[Indoor object tracking data]
↓

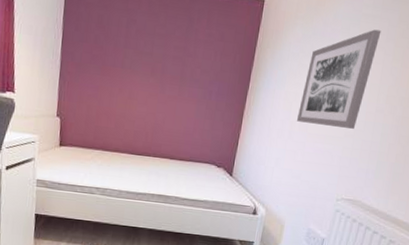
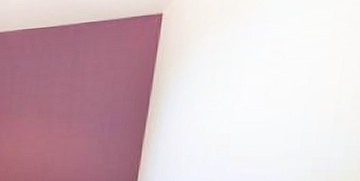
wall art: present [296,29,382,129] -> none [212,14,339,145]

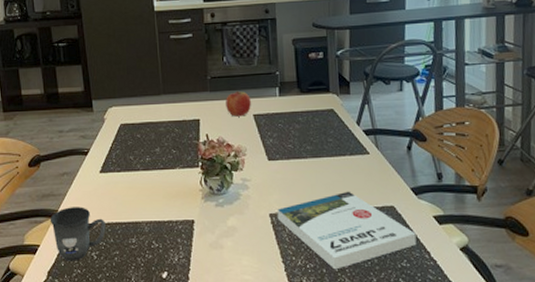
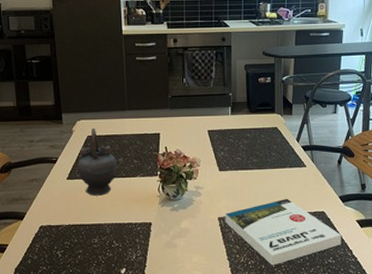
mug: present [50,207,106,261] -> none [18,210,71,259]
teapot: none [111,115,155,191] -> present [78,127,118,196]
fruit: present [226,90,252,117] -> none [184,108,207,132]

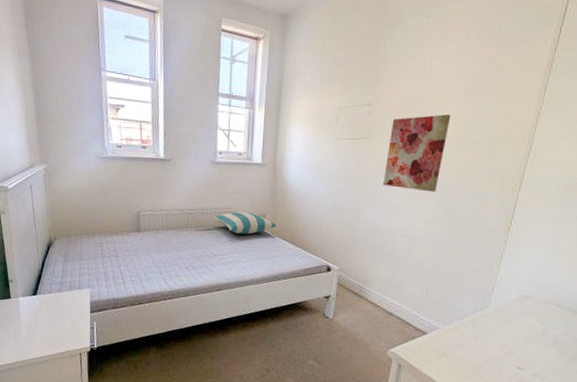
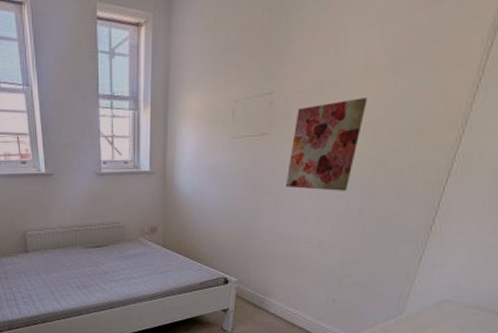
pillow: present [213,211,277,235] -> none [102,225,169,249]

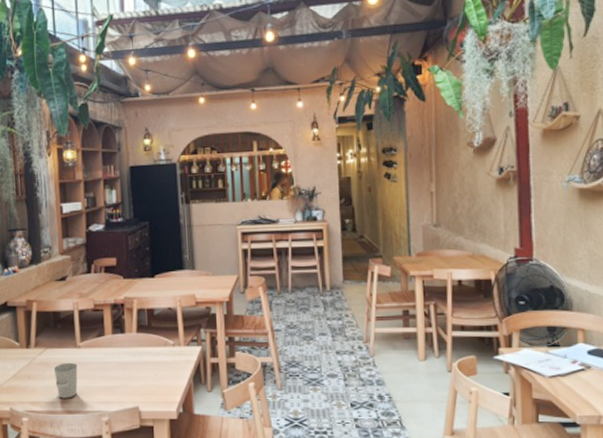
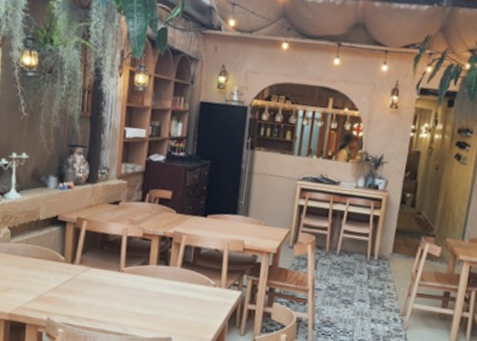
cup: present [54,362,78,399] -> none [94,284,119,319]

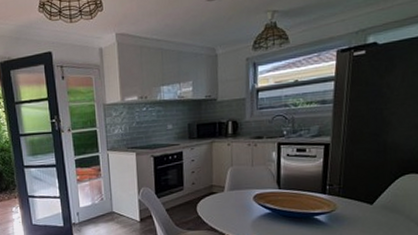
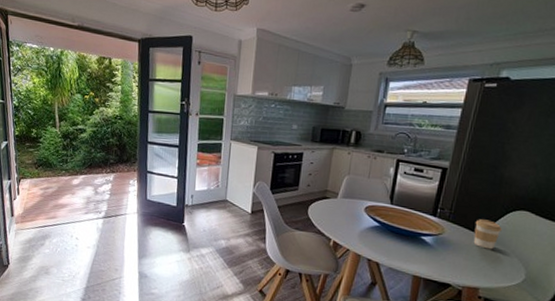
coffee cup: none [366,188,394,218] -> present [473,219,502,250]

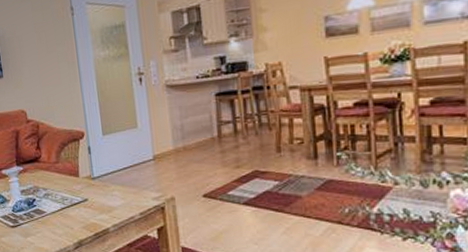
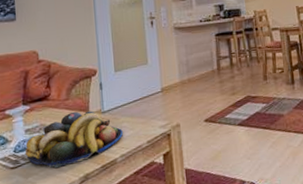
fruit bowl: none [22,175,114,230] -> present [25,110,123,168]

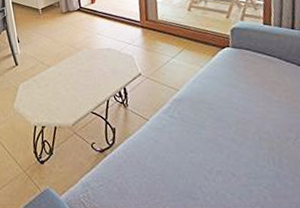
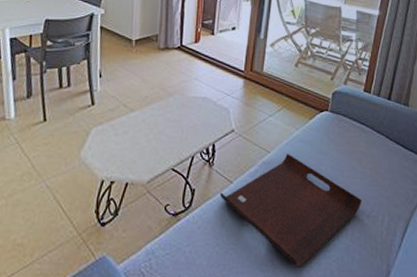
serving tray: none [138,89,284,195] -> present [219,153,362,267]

↑

Work to complete: Task for the records above: copy every line in which the word "fruit" occurs.

Solution for this task:
fruit: present [226,90,252,117] -> none [184,108,207,132]
fruit bowl: none [22,175,114,230] -> present [25,110,123,168]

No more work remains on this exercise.